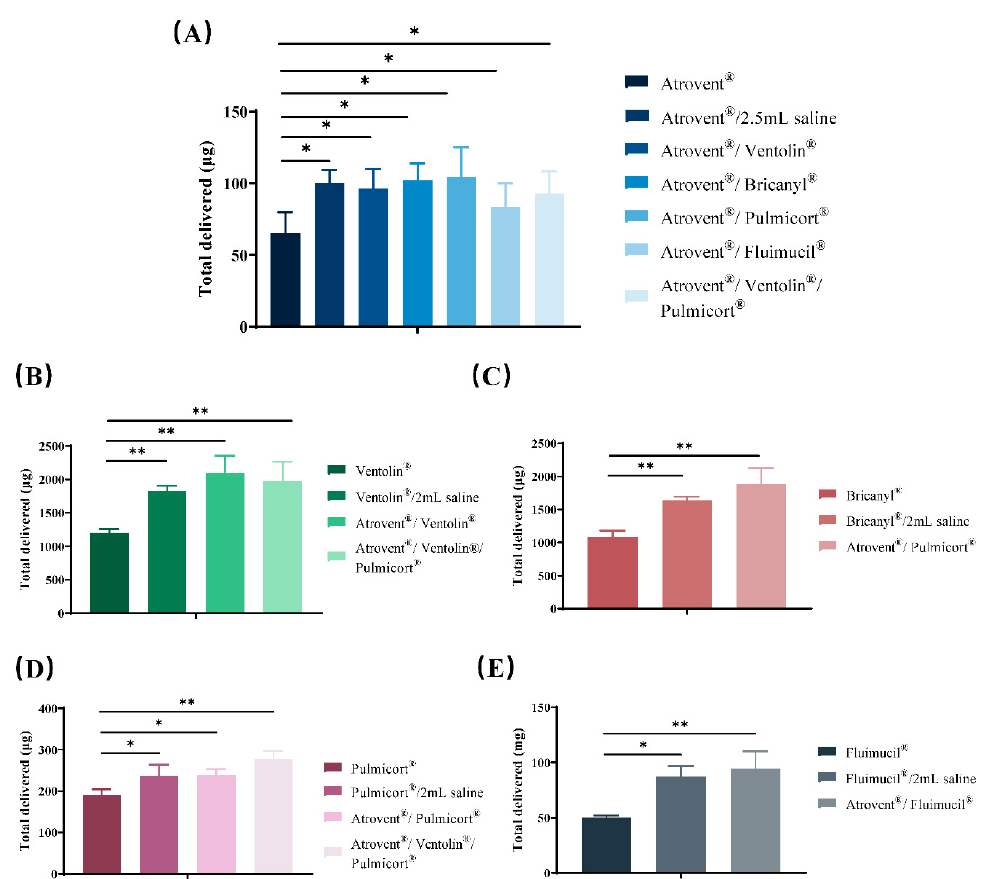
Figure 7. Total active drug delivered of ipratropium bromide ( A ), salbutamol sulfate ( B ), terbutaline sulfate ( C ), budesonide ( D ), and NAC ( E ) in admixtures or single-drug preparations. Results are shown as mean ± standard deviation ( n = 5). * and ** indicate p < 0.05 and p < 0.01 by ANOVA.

* * *

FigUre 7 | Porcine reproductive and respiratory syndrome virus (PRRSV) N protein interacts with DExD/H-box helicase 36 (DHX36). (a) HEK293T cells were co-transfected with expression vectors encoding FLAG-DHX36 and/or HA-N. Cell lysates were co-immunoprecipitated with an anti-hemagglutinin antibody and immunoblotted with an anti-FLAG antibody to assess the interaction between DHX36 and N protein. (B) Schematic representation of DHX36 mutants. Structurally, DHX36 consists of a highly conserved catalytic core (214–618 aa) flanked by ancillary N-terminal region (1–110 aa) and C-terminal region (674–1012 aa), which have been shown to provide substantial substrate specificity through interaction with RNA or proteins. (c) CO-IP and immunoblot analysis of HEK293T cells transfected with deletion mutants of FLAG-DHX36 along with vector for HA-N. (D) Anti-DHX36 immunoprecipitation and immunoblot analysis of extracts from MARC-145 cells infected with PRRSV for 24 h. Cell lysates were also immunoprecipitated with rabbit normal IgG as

--

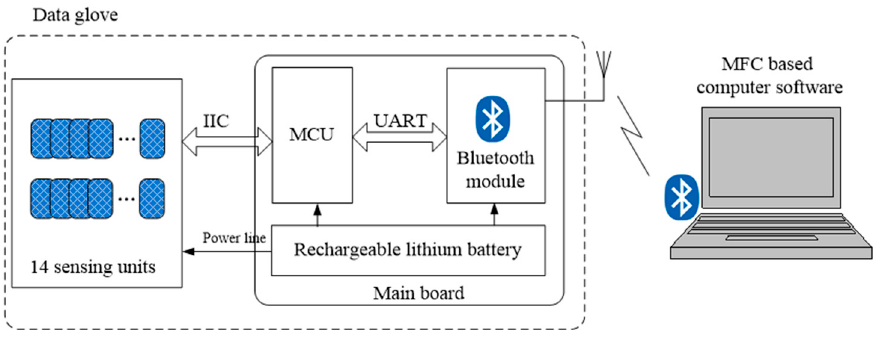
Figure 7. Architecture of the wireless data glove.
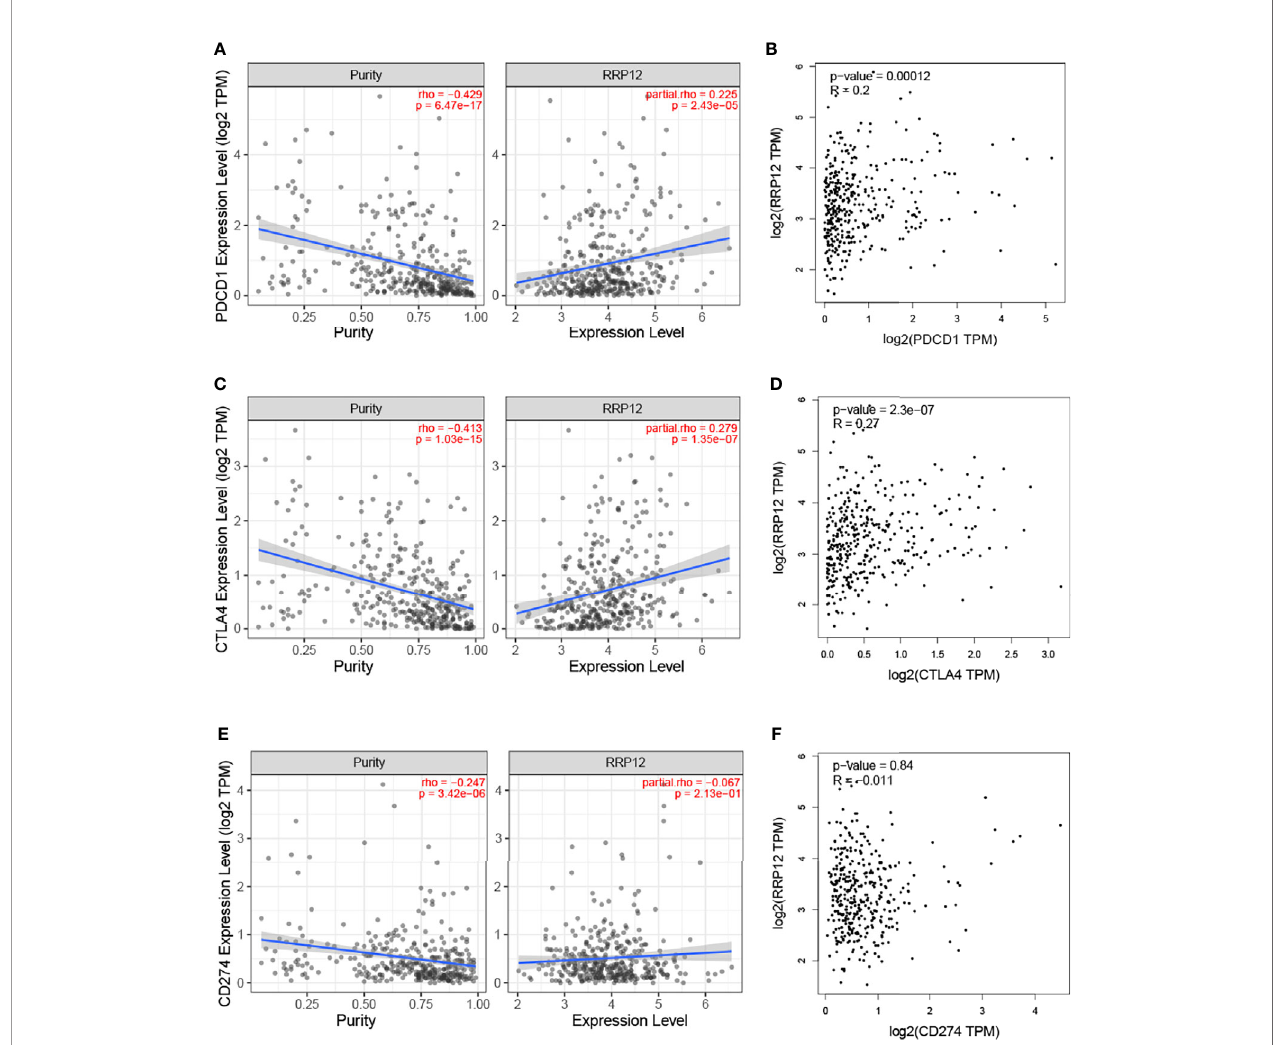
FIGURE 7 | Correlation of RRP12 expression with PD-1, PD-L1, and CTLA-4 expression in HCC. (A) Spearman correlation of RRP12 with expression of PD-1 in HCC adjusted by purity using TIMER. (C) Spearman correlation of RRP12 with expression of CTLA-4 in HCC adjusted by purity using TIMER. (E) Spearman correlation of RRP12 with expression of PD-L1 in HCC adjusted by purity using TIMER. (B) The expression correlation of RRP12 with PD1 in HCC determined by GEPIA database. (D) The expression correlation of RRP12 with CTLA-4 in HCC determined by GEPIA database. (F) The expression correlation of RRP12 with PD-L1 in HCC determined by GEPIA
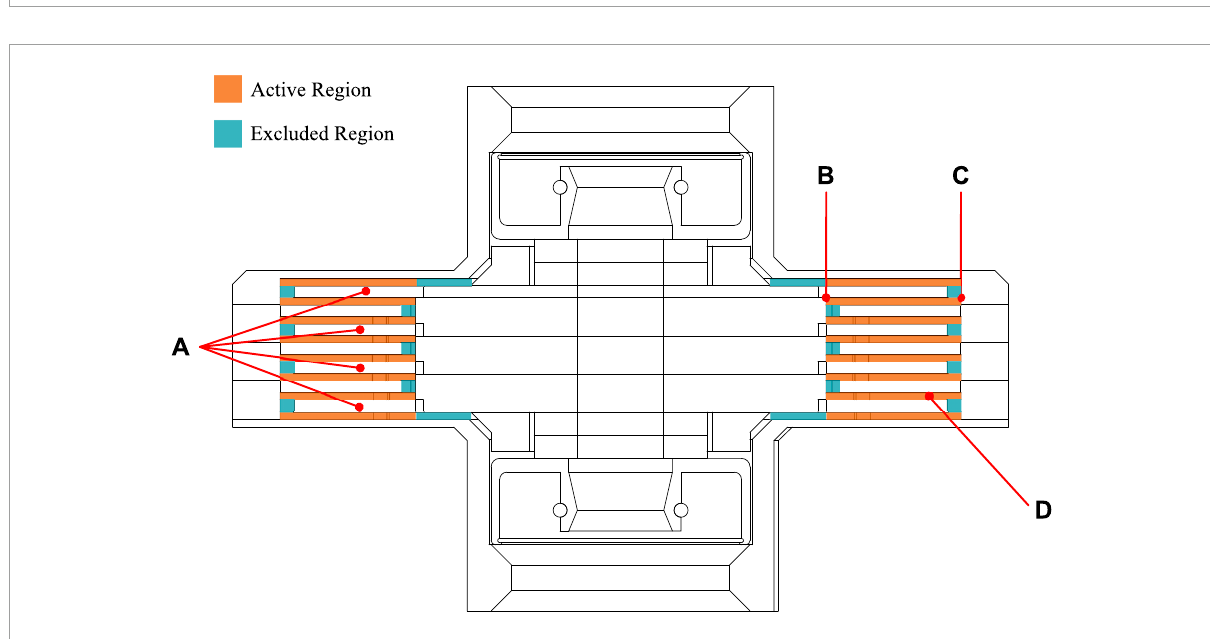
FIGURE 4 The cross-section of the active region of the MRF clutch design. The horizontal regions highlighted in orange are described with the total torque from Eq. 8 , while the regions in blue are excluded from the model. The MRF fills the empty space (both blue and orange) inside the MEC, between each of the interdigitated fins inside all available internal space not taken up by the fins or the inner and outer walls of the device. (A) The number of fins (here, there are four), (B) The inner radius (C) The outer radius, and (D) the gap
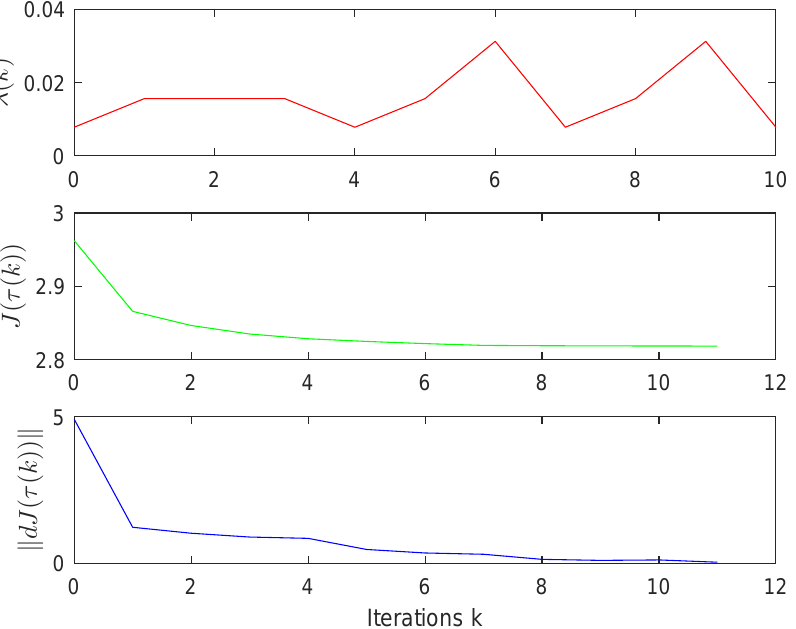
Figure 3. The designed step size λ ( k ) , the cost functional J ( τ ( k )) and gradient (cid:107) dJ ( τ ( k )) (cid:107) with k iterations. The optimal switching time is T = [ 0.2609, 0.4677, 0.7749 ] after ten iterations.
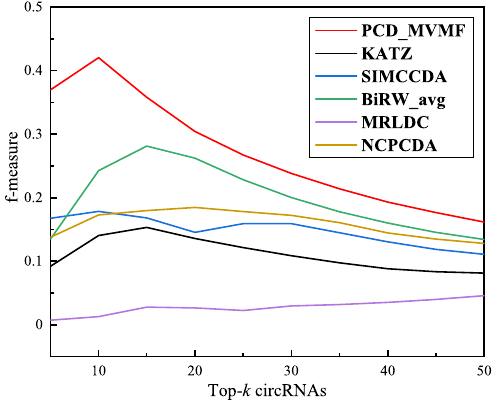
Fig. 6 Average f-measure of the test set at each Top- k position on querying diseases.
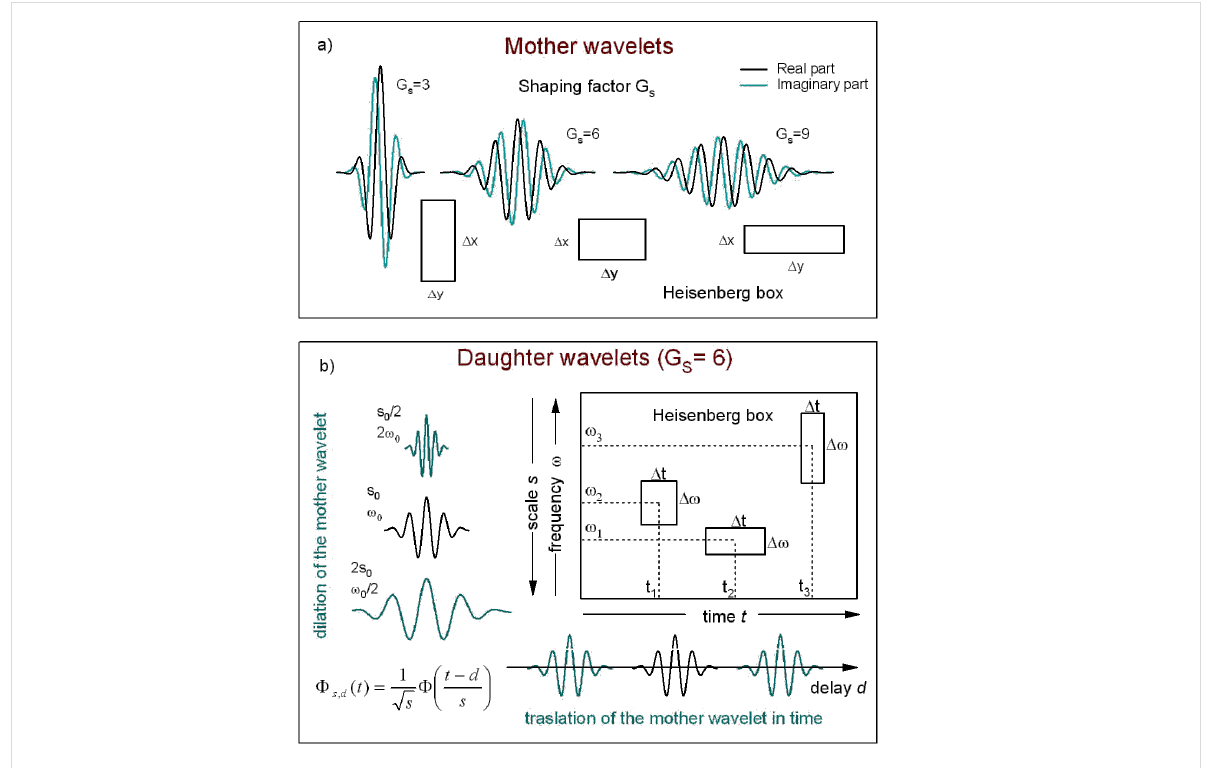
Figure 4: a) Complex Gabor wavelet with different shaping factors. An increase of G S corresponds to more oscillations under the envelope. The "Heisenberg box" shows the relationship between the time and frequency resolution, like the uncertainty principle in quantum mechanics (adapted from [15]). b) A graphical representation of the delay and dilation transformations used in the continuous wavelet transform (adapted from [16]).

▶ Problem details
Looking at the entries, work out how many lines include the word "each" and give the number by itself.

▶ Task solution
2